Krautrock: Rebirth of Germany

Krautrock, buralarda sıkça adını duyduğunuz bir müzik türü. Ama farkındayız ki türün yabancıları için bu müzik karanlık bir oda gibi. BBC televizyonunca hazırlanan bu belgesel türün yabancılarına olduğu kadar bu türü hâlihazırda
dinleyip sevenler için de iyi bir rehber olacaktır kanaatimce. II. Dünya savaşı sonrasında, yaralarını sarmaya çalışan bir toplumda yeni ve kendine ait bir müzikal kültür yaratmaya çalışan bir avuç insanın hikâyesi anlatılmakta. Krautrock’ın doğmasına yol açan etkenleri, dönemin müzisyenlerinin kendi müziklerini nasıl oluşturduklarını, çağdaşları olan diğer müzisyenleri nasıl etkilediklerini bizzat kendi ağızlarından dinlememize vesile oluyor bu belgesel. Ayrıca Anglo-amerikan kökenli rock müziğin, farklı bir millet tarafından ne kadar farklı yorumlanabileceğini görüyoruz.
Belgeselde Amon Düül II, Neu, Can, Faust ve Kraftwerk gibi bu blogta örneklerini bolca bulabileceğiniz zamanının öncü gruplarıyla röportajlar, müziklerinden örnekler ve gruplar hakkında birçok bilgi bulabilmeniz mümkün. Konuyla biraz bile olsa ilginiz varsa izlemeye değer bir prodüksiyon. Türkçe altyazının bulunmaması ise tek handikap; ancak belgeselin dili o kadar anlaşılmaz değil zannımca.

17 Ağustos 2010 Salı

Thirsty Moon - You'll Never Come Back (1973)
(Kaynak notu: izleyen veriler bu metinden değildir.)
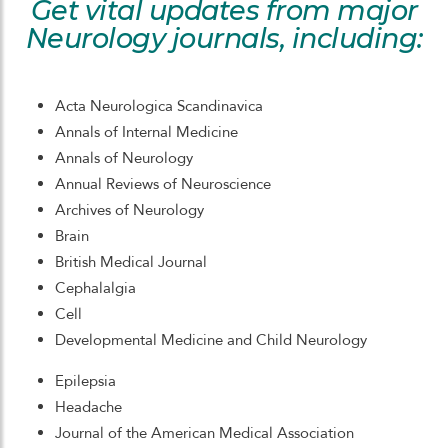
Get vital updates from major
Neurology journals, including:
Acta Neurologica Scandinavica
Annals of Internal Medicine
Annals of Neurology
Annual Reviews of Neuroscience
Archives of Neurology
Brain
British Medical Journal
Cephalalgia
Cell
Developmental Medicine and Child Neurology
Epilepsia
Headache
Journal of the American Medical Association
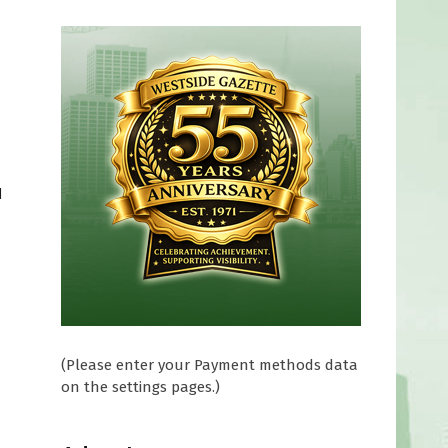
d
(Please enter your Payment methods data
on the settings pages.)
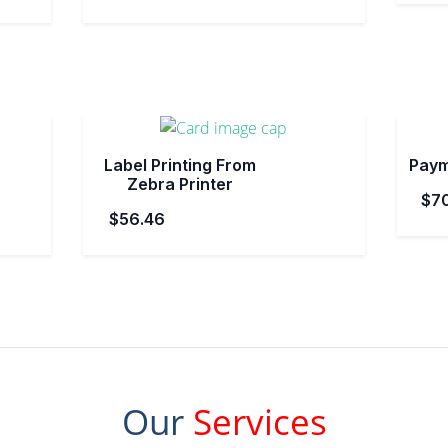
Label Printing From
Paym
Zebra Printer
$7
$56.46
Our
Services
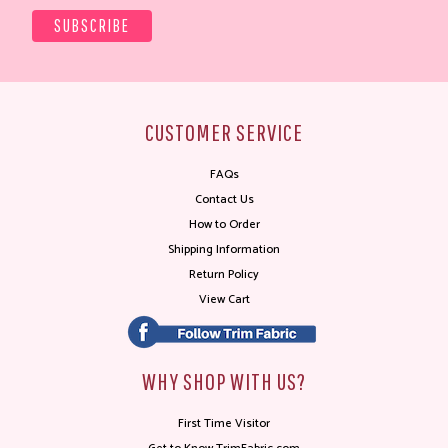
CUSTOMER SERVICE
FAQs
Contact Us
How to Order
Shipping Information
Return Policy
View Cart
WHY SHOP WITH US?
First Time Visitor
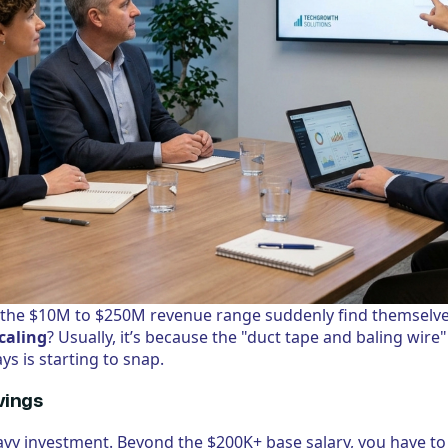
the $10M to $250M revenue range suddenly find themselve
caling
? Usually, it’s because the "duct tape and baling wire
ys is starting to snap.
vings
eavy investment. Beyond the $200K+ base salary, you have to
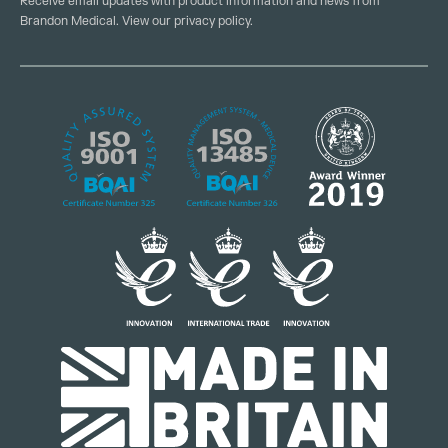
Receive email updates with product information and news from
Brandon Medical. View our
privacy policy
.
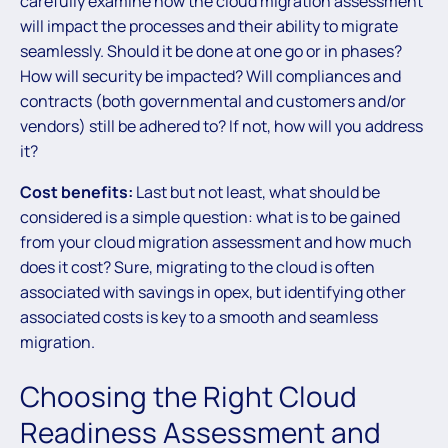
carefully examine how the cloud migration assessment
will impact the processes and their ability to migrate
seamlessly. Should it be done at one go or in phases?
How will security be impacted? Will compliances and
contracts (both governmental and customers and/or
vendors) still be adhered to? If not, how will you address
it?
Cost benefits:
Last but not least, what should be
considered is a simple question: what is to be gained
from your cloud migration assessment and how much
does it cost? Sure, migrating to the cloud is often
associated with savings in opex, but identifying other
associated costs is key to a smooth and seamless
migration.
Choosing the Right Cloud
Readiness Assessment and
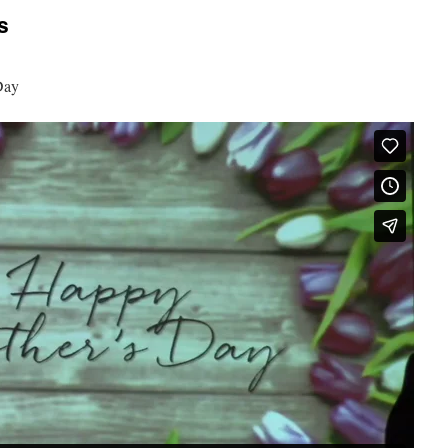
s
Day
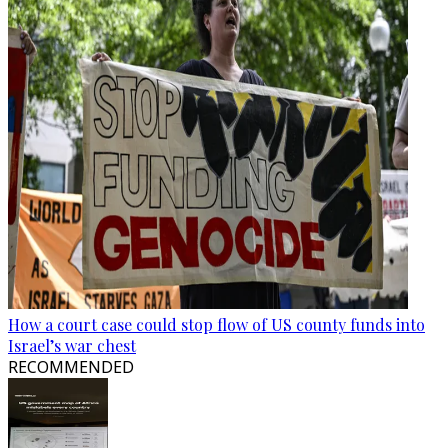
How a court case could stop flow of US county funds into
Israel’s war chest
RECOMMENDED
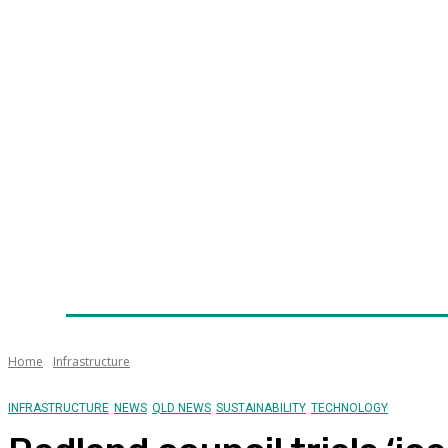
Home
News
Technology
Fleet
Security
Infra
Awards
Senior Appointments
Conferences/Even
Home
Infrastructure
INFRASTRUCTURE
NEWS
QLD NEWS
SUSTAINABILITY
TECHNOLOGY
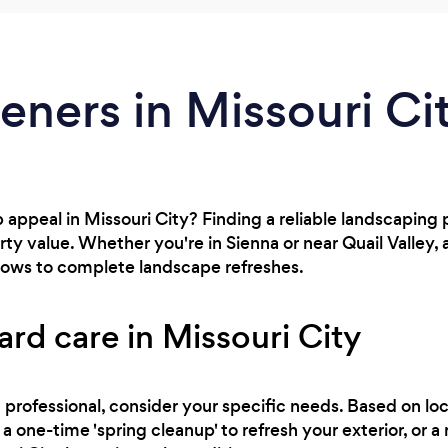
eners in Missouri Ci
appeal in Missouri City? Finding a reliable landscaping p
ty value. Whether you're in Sienna or near Quail Valley,
ows to complete landscape refreshes.
ard care in Missouri City
professional, consider your specific needs. Based on loc
a one-time 'spring cleanup' to refresh your exterior, or 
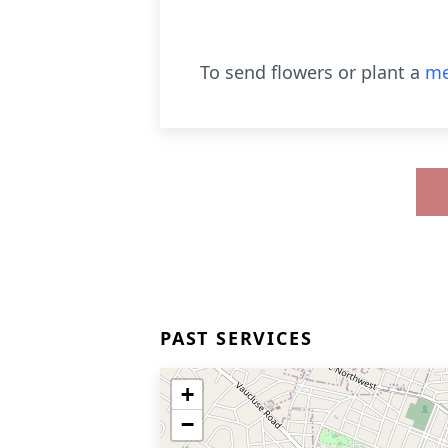
To send flowers or plant a
me
PAST SERVICES
+
−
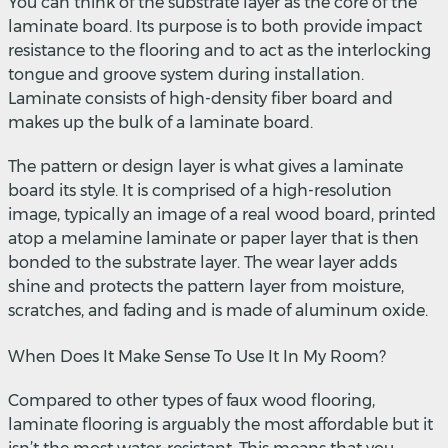
You can think of the substrate layer as the core of the
laminate board. Its purpose is to both provide impact
resistance to the flooring and to act as the interlocking
tongue and groove system during installation.
Laminate consists of high-density fiber board and
makes up the bulk of a laminate board.
The pattern or design layer is what gives a laminate
board its style. It is comprised of a high-resolution
image, typically an image of a real wood board, printed
atop a melamine laminate or paper layer that is then
bonded to the substrate layer. The wear layer adds
shine and protects the pattern layer from moisture,
scratches, and fading and is made of aluminum oxide.
When Does It Make Sense To Use It In My Room?
Compared to other types of faux wood flooring,
laminate flooring is arguably the most affordable but it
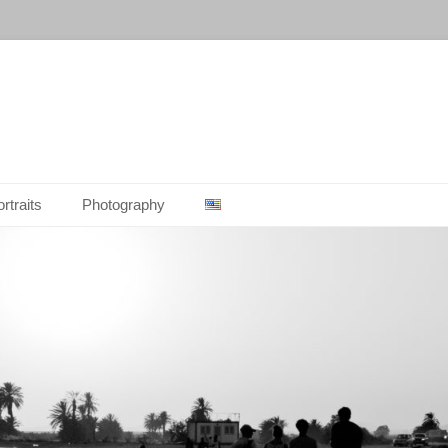
rtraits
Photography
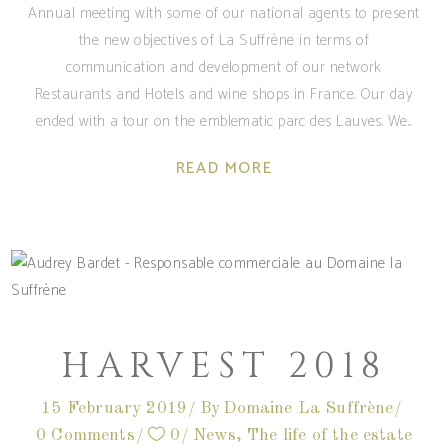
Annual meeting with some of our national agents to present
the new objectives of La Suffrène in terms of
communication and development of our network
Restaurants and Hotels and wine shops in France. Our day
ended with a tour on the emblematic parc des Lauves. We
READ MORE
HARVEST 2018
15 February 2019
By
Domaine La Suffrène
0 Comments
0
News
,
The life of the estate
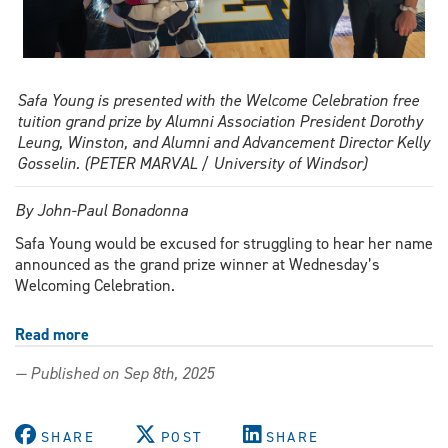
Safa Young is presented with the Welcome Celebration free
tuition grand prize by Alumni Association President Dorothy
Leung, Winston, and Alumni and Advancement Director Kelly
Gosselin. (PETER MARVAL / University of Windsor)
By John-Paul Bonadonna
Safa Young would be excused for struggling to hear her name
announced as the grand prize winner at Wednesday’s
Welcoming Celebration.
Read more
about
Nursing
— Published on Sep 8th, 2025
student
claims
Welcoming
SHARE
POST
SHARE
Celebration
Çıkayım dedim ortaya artık. Orta Anadolu’nun kavurucu güneşini bahane etmeden biraz da albüm eklemediğim sürenin uzunluğundan dolayı özür dileyerek yapmam gerekeni yapıyor ve yeni bir albüm tanıtıyorum. Şunu da belirteyim, Yonçin’in büyük emekleri sayesinde blogtaki linkler en az benim kadar yaşıyor. Blog kanlansın, canına can katsın isteyen ben de size Thirsty Moon’u sunuyorum.

Thirsty Moon, 70’lerin başında progressive jazz-rock yapan Bremen kökenli bir alman grubu. Müziklerinde ara ara vokale rastlansa da ağırlıklı olarak enstrümantal bir tarzı benimsemişler. Dönemin diğer alman grupları gibi tabiri caizse oldukça “jazzy” müzik yapıyorlar. Yer yer dinamik, yer yer asude duygulara gark eden bir müzikle karşı karşıya bırakıyorlar bizi.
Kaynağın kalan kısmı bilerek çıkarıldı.